Por isto, tanto os Estados Unidos, quanto a Inglaterra, a França, o Japão e o eixo Roma-Berlim, tem aqui seus politicóides... de aluguel.

Fala-se muito no perigo japonês ou no perigo alemão decorrente da concentração de grossos núcleos coloniais daquelas nações em nosso território. O fato é que esse perigo seria irrisório e até ridículo se todos os nossos políticos fossem impermeáveis à influência estrangeira. Mas, infelizmente, tal não se dá. Por via bancária, e por mil outras vias, todas as potências tem em nossa política os seus “amigos” e, sem que seja possível denunciar documentadamente suas atividades, é fácil para alguém, que esteja familiarizado com os manejos da política, perceber suas manobras.

Enquanto por meio de seus “agentes” as potências disputam a hegemonia no Brasil, este vai tomando suas precauções para um caso de guerra. Assim, foi nomeada pelo Sr. Ministro da Guerra uma comissão para estudar o aproveitamento de nossa indústria em caso de guerra, e vai ser construída uma estrada de ferro ligando São Paulo a Belo Horizonte, com fins militares para caso de guerra estrangeira, como declarou em entrevista ao “Diário de São Paulo” um ilustre engenheiro de nossa terra. E, ao mesmo tempo, fala-se em aumentar grandemente nosso efetivo de guerra.

E, à vista de tudo isto, o que devemos querer? O que devemos fazer?

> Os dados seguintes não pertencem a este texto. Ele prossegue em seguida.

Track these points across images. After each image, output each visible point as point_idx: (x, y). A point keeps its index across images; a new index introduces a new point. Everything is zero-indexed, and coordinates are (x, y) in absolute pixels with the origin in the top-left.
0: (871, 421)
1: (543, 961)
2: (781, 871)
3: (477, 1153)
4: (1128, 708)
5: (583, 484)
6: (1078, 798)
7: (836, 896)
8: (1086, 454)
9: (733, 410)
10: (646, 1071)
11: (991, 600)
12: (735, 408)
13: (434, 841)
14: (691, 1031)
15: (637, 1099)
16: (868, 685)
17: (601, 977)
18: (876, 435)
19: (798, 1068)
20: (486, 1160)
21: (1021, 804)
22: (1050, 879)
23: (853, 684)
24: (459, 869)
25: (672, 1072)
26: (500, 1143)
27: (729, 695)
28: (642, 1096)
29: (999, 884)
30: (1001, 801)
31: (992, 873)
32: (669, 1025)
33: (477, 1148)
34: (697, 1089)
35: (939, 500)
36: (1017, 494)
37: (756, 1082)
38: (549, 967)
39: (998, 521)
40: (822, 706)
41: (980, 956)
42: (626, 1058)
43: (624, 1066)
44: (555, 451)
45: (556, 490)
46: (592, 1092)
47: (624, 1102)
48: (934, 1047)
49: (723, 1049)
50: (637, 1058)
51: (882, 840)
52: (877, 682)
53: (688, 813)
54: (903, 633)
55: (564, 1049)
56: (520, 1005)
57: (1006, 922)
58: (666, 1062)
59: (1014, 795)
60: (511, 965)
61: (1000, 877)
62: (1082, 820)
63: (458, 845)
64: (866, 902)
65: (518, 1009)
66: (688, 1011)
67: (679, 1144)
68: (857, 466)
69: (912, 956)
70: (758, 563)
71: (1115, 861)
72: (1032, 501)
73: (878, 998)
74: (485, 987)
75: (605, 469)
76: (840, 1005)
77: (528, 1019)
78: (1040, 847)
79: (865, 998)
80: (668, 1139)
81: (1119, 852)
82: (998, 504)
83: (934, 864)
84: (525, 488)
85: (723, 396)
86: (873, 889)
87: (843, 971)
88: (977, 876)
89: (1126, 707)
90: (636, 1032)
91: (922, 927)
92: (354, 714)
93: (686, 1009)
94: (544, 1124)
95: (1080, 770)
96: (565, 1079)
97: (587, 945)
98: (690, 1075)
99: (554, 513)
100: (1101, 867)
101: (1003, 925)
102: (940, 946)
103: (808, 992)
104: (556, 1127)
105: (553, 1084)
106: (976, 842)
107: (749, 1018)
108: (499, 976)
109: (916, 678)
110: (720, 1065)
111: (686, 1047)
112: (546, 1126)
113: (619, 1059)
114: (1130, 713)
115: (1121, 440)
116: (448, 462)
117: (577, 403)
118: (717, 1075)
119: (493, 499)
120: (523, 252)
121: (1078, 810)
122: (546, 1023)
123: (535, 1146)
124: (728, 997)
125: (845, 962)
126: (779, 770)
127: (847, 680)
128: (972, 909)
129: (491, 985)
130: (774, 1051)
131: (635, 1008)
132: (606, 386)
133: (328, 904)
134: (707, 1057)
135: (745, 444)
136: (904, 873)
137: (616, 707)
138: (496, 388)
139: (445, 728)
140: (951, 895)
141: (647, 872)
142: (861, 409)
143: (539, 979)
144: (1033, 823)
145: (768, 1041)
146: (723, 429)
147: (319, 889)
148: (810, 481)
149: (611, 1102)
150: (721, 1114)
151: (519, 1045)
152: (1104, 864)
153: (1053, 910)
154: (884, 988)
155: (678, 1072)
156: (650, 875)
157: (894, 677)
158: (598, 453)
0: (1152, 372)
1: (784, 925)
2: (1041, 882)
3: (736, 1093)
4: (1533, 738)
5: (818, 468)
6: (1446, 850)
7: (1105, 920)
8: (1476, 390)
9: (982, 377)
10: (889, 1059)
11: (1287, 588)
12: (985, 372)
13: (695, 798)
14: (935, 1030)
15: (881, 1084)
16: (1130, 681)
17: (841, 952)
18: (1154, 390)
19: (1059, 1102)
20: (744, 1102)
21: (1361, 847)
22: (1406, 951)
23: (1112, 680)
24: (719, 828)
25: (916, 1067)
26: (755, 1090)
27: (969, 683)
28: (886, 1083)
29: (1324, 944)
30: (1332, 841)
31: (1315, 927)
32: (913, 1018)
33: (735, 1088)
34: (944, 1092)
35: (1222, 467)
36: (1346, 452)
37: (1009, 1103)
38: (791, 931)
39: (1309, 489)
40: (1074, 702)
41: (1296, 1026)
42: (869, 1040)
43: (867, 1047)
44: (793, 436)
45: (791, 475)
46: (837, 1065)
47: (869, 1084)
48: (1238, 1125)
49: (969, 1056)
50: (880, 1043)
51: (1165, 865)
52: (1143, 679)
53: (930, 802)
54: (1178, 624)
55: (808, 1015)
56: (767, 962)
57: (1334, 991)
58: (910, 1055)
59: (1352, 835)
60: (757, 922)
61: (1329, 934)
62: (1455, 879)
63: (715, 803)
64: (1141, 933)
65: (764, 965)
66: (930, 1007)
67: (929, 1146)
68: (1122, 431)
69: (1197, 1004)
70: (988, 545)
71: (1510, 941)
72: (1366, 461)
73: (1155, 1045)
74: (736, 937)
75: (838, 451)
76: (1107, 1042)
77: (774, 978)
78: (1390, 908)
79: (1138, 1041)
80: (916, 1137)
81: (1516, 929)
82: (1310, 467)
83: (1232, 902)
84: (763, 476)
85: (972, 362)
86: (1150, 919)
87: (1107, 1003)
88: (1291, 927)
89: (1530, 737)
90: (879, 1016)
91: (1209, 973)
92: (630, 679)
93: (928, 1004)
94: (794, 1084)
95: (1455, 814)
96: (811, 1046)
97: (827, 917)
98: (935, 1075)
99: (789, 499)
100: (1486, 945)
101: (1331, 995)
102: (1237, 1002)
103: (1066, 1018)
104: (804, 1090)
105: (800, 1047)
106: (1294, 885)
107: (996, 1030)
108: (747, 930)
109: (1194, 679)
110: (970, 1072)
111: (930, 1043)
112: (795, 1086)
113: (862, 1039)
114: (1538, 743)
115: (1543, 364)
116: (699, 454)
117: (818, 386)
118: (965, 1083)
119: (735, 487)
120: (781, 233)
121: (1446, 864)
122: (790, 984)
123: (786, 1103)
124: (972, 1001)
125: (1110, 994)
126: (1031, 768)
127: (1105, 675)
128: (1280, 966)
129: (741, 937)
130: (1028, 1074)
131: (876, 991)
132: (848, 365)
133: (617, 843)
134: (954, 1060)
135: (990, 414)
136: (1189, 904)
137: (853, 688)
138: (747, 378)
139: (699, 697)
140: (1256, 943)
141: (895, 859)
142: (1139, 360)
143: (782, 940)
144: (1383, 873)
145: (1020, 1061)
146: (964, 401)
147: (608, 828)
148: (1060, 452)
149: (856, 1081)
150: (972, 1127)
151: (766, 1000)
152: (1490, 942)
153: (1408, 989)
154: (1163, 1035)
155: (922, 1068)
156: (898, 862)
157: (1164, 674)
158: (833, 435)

Nosso desejo é de que o Brasil conserve sua independência, sacudindo com invariável altivez qualquer jugo que se lhe queira sobrepor, seja ele “made in Germany”, “made in England” ou “made in U.S.A.”. É prematuro dizer-se se, na hipótese de uma conflagração mundial, o Brasil se deverá abster ou não. Economicamente, e por mil outras razões, a abstenção é desejável. Mas se os interesses da Igreja e da civilização estiverem empenhadas na luta, o Brasil não poderá faltar à sua vocação histórica de grande nação católica.

O que é certo, porém, é que o Brasil precisa agir no interesse dos brasileiros - tomamos aí a palavra “interesse” no seu alto e amplo sentido espiritual e não apenas no material - dirigido por influências exclusivamente brasileiras, dentro de um espírito de empolgante brasilidade.

 

O que é certo, porém, é que o Brasil precisa agir no interesse dos brasileiros - tomamos aí a palavra “interesse” no seu alto e amplo sentido espiritual e não apenas no material - dirigido por influências exclusivamente brasileiras, dentro de um espírito de empolgante brasilidade.

Não nos será fácil esquivar-nos às envolventes gentilezas que de tantos lados nos tem vindo ultimamente. Mas todos os sacrifícios serão justos, se se tratar de manter nossa independência.

E, em matéria política, o que poderá ser difícil para um homem como Getúlio Vargas?

Dotes estratégicos não lhe faltam para defender o Brasil. Ele poderá, pois, fazê-lo se o quiser.